One of the trickiest areas of learning German is simply learning the word for ‘the’. With three options to choose from this causes the greatest confusion for many learners and yet it’s one of the most basic words you’ll need.
German uses three words which all mean ‘the’. They use ‘der’ for masculine, ‘die’ for feminine and ‘das’ for neutral. The gender refers to the word, not the person, place or thing itself. So for example, there is ‘der Wagen’ and also ‘das Auto’, both words mean ‘car’, yet the first is masculine and the second is neutral. Then there is also ‘das Mädchen’ the girl, but it has a neutral gender.
So how to ever remember if it’s der, die or das ?
Fortunately, you don’t necessarily need a good memory to learn individual German noun genders. Finding the right technique and strategy to suit your learning style will help you overcome this problem.
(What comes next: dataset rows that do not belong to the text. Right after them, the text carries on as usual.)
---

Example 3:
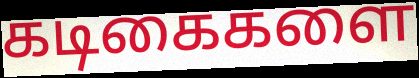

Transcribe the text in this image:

கடிகைகளை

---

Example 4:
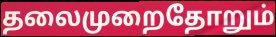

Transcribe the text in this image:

தலைமுறைதோறும்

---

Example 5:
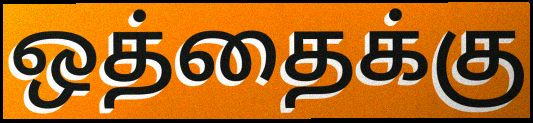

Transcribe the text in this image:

ஒத்தைக்கு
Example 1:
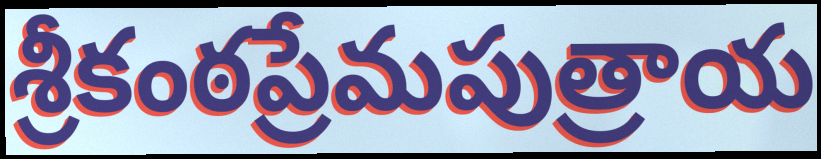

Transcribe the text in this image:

శ్రీకంఠప్రేమపుత్రాయ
- Follow the word pattern. One of the simplest ways to learn the gender is by looking at the word ending or suffix. Most German nouns follow this pattern and you can use this as a quick way of knowing whether the word is masculine, feminine or neutral.
|Masculine – der||Feminine – die||Neutral – das|
|-ant||-heit, -keit||many ending in -el,- en|
|-us, -ismus||-schaft||many borrowed words|
|some ending in -el, -en||-ung||many beginning with Ge-|
- If you’re a visual learner using colour, groupings and pictures to learn can help. For example if you’re learning vocabulary for a specific topic area note down new words in columns labelled ‘der’, ‘die’ and ‘das’. Or learn the masculine words together first as a group, followed by the feminine and then the neutral words. Pictures, labelling and highlighting using different colours can often aid the memory by creating a visual to recall in your head.
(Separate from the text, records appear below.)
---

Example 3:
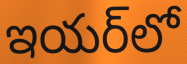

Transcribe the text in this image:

ఇయర్‌లో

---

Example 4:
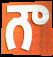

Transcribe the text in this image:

గౌ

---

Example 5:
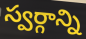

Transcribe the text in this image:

స్వర్గాన్ని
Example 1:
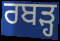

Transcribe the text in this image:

ਰਬੜ੍ਹ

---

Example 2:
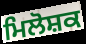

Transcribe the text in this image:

ਮਿਲੋਸ਼ਕ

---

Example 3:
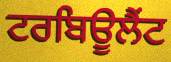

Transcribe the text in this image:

- Learn new words as one unit. When children learn German vocabulary as native speakers, they learn the word and its gender together at the same time. So instead of simply learning the word for dog as ‘Hund’ learn ‘der Hund’. This is especially useful when the word doesn’t have an ending like the ones given as examples in Tip 1. When you’re speaking German you’re aiming to sound as fluent as possible, so stopping to think of the right noun gender will break this fluidity. One of the best ways of learning any language and how to put sentences together is to create building blocks. By learning words and their genders together as one block, will mean more fluency, greater accuracy and less time processing the language via your internal grammar rule book.
- Trains, Planes and Automobiles. Easily my favourite way of remembering is by groups of people and objects. The masculine ‘der’ is used for days, months, seasons and makes of cars and trains e.g der BMW, der Audi, der ICE (the intercity express); nationalities e.g der Amerikaner; occupations such as der Lehrer (the teacher), and names of lakes and mountains such as der Grossglockner. Feminine ‘die’ often refers to numbers, flowers and trees, aeroplanes and ships such as ‘die Titanic’ and ‘die Boeing 737’. Finally neutral ‘das’ is generally for colours and words related to science and technology such as elements and metals e.g das Blei (lead) das Silber (silver).
So if German noun gender is causing headaches, you’re not alone. By using just one of these simple tips you will make great strides in improving your spoken & written German and be further down your path to fluency.